Texte fourni ::
----
Vu la procédure suivante :
Procédure contentieuse antérieure :
La société à responsabilité limitée (SARL) Le Relais a demandé au tribunal administratif de Versailles de prononcer la décharge des cotisations supplémentaires d'impôt sur les sociétés auxquelles elle a été assujettie au titre de ses exercices clos en 2011, 2012 et 2013 et des rappels de taxe sur la valeur ajoutée qui lui ont été réclamés au titre de la période du 1er octobre 2010 au 30 septembre 2013, ainsi que des majorations correspondantes.
Par un jugement n° 1903436 du 11 juin 2021, le tribunal administratif de Versailles a rejeté sa demande.
Procédure devant la cour :
Par une requête et un mémoire enregistrés les 20 juillet 2021 et 3 février 2023, la SARL Le Relais, représentée par Me Morisset et Me Lopez, avocats, demande à la cour :
1°) d'annuler le jugement attaqué ;
2°) de prononcer la décharge des impositions restant en litige ;
3°) de mettre à la charge de l'État la somme de 1 500 euros au titre de l'article L. 761-1 du code de justice administrative.
Elle soutient que :
- la reconstitution de son chiffre d'affaires est radicalement viciée du fait d'un changement dans ses conditions d'exploitation ; la modulation appliquée au titre des exercices 2010 et 2011 au coefficient de marge brute déterminé selon la méthode des liquides sur l'exercice 2013, n'est pas pertinente compte tenu de la modification de ses conditions d'exploitation intervenue au cours de l'exercice clos en 2012 ;
- l'administration n'apporte aucune justification sur l'absence de " modulation " en ce qui concerne la proportion du chiffre d'affaires soumise à la TVA au taux normal et la proportion de ce chiffre d'affaires soumise au taux réduit ;
- la majoration pour manquement délibéré n'est pas justifiée.
Par un mémoire en défense enregistré le 22 février 2022, le ministre de l'économie, des finances et de la relance conclut au rejet de la requête de la SARL Le Relais.
Il fait valoir que les conclusions à fin décharge sont irrecevables en ce qui concerne les droits supplémentaires dus au titre de l'exercice 2013 et que les moyens de la requête ne sont pas fondés.
----
Reproduisez le passage du texte fourni qui va de « Il fait valoir » à « sont pas fondés. », sans rien y changer. La liste qui suit n'a aucun rôle dans ce travail.

Données fournies ::
----
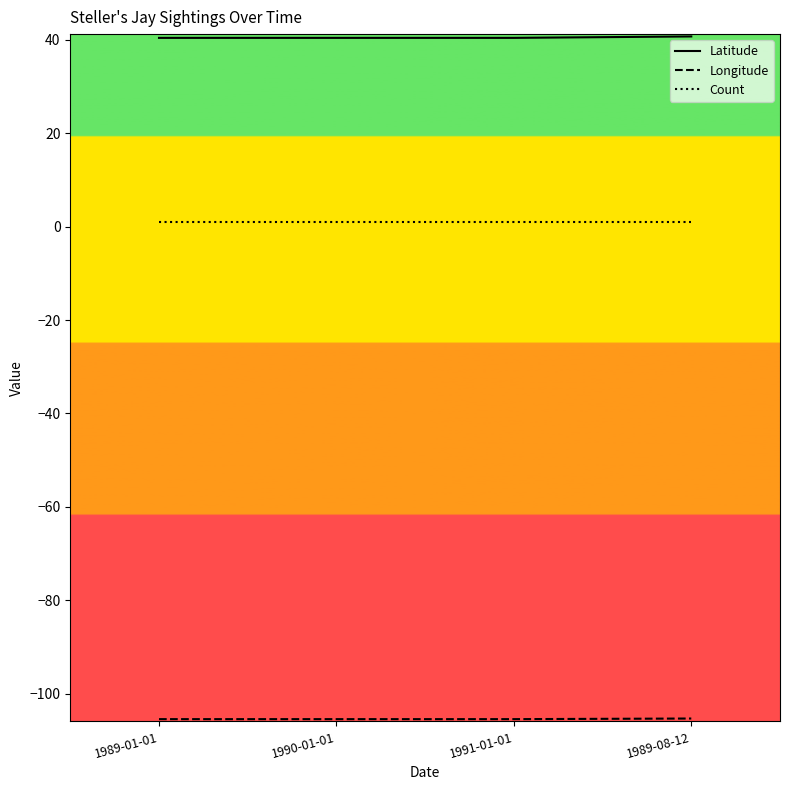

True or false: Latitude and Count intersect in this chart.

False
----
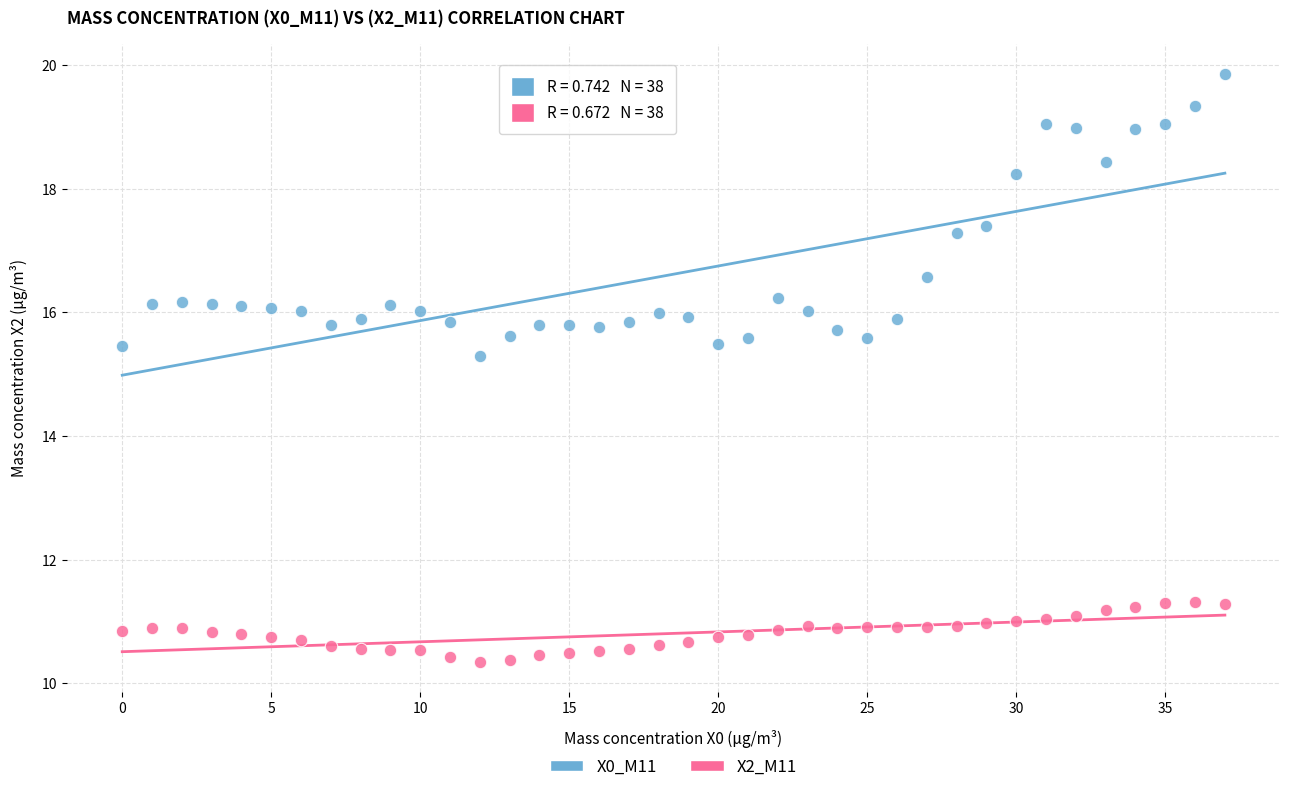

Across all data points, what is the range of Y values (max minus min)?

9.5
----
Réponse ::
Il fait valoir que les conclusions à fin décharge sont irrecevables en ce qui concerne les droits supplémentaires dus au titre de l'exercice 2013 et que les moyens de la requête ne sont pas fondés.